Flaky Tests - department-of-veterans-affairs/caseflow GitHub Wiki

What is a flaky test?

  • A flaky test is one that intermittently fails in the CI test runs (GitHub Actions), or fails in the CI tests runs but passes locally

How do I check to see if a test is flaky?

  • Check if the test passes locally. This may require running the test multiple times to see if it always fails or only sometimes fails.
    • Only using the "re-run failed jobs" button in Github Actions is not always enough. Sometimes tests fail only in the CI environment, so testing them locally is a must.
  • If the test passes locally, check the Jira flaky test epic to see if the test or test file is documented as flaky

Should I be trying to fix flaky tests outside of my normal area of expertise?

  • In short, yes. We should all be making an attempt to identify what the root cause of the flaky test is. However, if you spend some time looking at the test and are unable to identify why it may be flaky, follow the steps in the sections below to skip the test in the suite and inform a TL or dev who has expertise in that area.

How to fix flaky tests

  • See the best practices section in the Backend Pattern Test wiki entry for recommendations and advice. In general:
    • Minimize writing to the database:
      • Use let instead of let! wherever possible; let! instantiates the variable any time it enters the scope of the test whether it is used or not, while let only instantiates a variable if it is called
    • For feature specs, consolidate checks into a single test and use :aggregate_failures to reduce the number of DB writes and HTTP requests that need to be made
    • For feature specs, use Capybara matchers instead of Rspec matchers wherever possible. Capybara matchers are set up to wait until elements appear on a page, Rspec matchers are not
    • Do not rely on data being created in or fetched from the database in the order that it was written to be created in a test. If you are checking one object in a set of three that are created, don't use {model}.first unless you have sorted the array by some other value and know that it will always come back from the database in that order.
    • If you have a failing test that visits the Case Details page, check to see if it is failing to load the case (the "Unable to load this case" page appearing). If it is, the following line can be added before the visit call: page.find("a", text: "refresh the page").click if page.has_text?(COPY::CASE_DETAILS_LOADING_FAILURE_TITLE).

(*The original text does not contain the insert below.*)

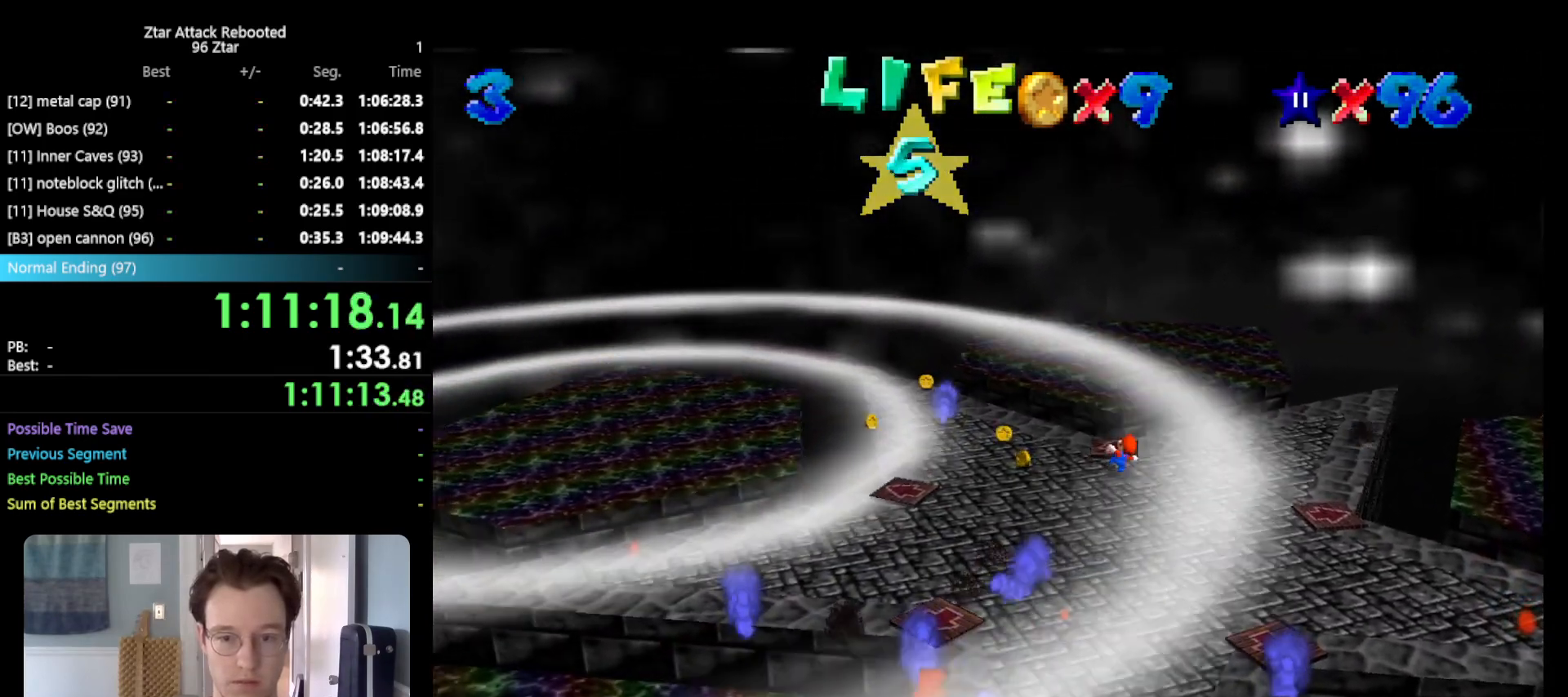
{"buttons": [], "left_stick": "left", "events": [[167, "left_stick", "left"]]}
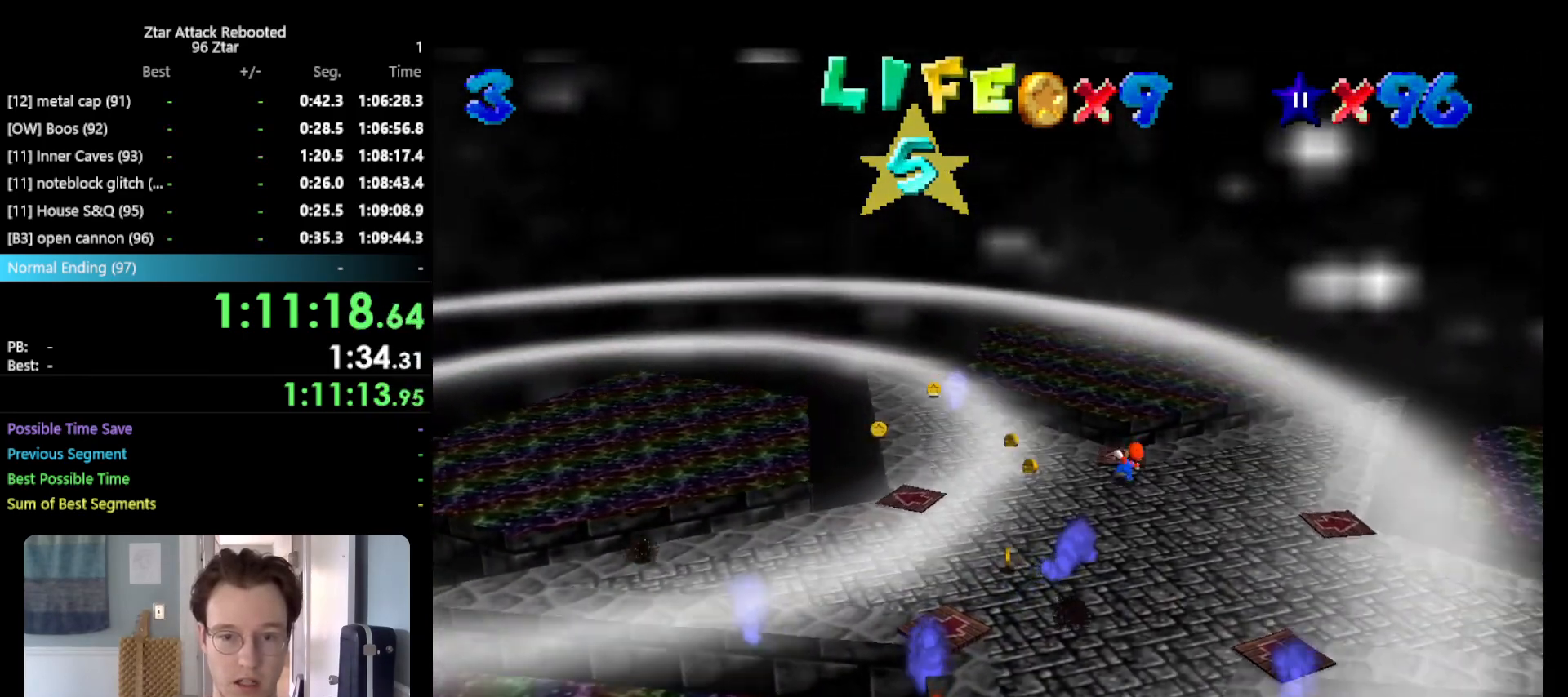
{"buttons": [], "left_stick": "left", "events": []}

This will click the "refresh the page" link on the error page, and is usually enough to properly load a Case Details page.

What if I can't fix a flaky test?

  • If there is no open Jira story or task for the test, create a jira story under the flaky test epic detailing the file, test scenario, and reason (if known) that the test is flaky
  • Use comments in the test to document what you have done to try and fix the test or information you've found
  • Skip the test in the file using skip: "some description here"